Your task
Find "40: (923, 557)" in the data, then restate the line it sits in and every later line word for word, ending with the last line.

··· Records supplied

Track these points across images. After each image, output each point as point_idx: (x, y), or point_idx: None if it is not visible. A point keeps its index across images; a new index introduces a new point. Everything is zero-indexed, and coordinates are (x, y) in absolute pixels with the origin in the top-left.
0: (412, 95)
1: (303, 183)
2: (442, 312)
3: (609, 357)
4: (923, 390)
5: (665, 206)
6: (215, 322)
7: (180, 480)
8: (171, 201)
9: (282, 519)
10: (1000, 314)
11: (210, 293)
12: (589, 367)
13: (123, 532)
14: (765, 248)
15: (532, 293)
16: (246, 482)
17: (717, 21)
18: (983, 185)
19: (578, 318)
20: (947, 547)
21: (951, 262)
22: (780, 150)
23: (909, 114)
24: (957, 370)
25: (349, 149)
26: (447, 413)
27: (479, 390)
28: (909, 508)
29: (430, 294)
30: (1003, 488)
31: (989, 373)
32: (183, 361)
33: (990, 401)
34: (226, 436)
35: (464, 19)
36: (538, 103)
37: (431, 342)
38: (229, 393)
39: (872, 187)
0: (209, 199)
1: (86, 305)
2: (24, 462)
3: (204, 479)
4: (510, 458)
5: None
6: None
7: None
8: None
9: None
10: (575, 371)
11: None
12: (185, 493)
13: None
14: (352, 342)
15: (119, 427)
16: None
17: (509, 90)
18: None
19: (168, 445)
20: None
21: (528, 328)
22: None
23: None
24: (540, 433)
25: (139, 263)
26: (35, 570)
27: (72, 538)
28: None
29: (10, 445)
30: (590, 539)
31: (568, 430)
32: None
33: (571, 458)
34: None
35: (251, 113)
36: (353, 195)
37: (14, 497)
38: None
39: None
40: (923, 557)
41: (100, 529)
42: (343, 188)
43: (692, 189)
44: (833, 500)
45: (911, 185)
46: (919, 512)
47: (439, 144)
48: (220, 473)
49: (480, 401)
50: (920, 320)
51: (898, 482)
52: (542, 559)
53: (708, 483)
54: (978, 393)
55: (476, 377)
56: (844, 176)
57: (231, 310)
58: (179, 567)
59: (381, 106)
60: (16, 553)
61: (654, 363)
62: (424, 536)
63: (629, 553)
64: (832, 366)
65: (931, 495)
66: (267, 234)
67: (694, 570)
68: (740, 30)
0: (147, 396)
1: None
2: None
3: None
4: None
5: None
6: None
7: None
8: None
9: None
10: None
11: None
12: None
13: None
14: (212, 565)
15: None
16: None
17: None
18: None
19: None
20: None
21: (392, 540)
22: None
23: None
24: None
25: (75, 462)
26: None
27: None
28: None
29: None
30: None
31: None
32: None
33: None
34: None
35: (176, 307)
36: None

······

Answer for this exercise
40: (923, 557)
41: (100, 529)
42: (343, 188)
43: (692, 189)
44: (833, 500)
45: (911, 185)
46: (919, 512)
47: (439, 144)
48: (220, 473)
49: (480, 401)
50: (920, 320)
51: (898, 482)
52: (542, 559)
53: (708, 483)
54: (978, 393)
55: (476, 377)
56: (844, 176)
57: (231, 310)
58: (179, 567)
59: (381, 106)
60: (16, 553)
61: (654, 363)
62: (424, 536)
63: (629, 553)
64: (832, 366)
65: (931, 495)
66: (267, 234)
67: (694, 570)
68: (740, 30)
0: (147, 396)
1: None
2: None
3: None
4: None
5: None
6: None
7: None
8: None
9: None
10: None
11: None
12: None
13: None
14: (212, 565)
15: None
16: None
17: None
18: None
19: None
20: None
21: (392, 540)
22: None
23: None
24: None
25: (75, 462)
26: None
27: None
28: None
29: None
30: None
31: None
32: None
33: None
34: None
35: (176, 307)
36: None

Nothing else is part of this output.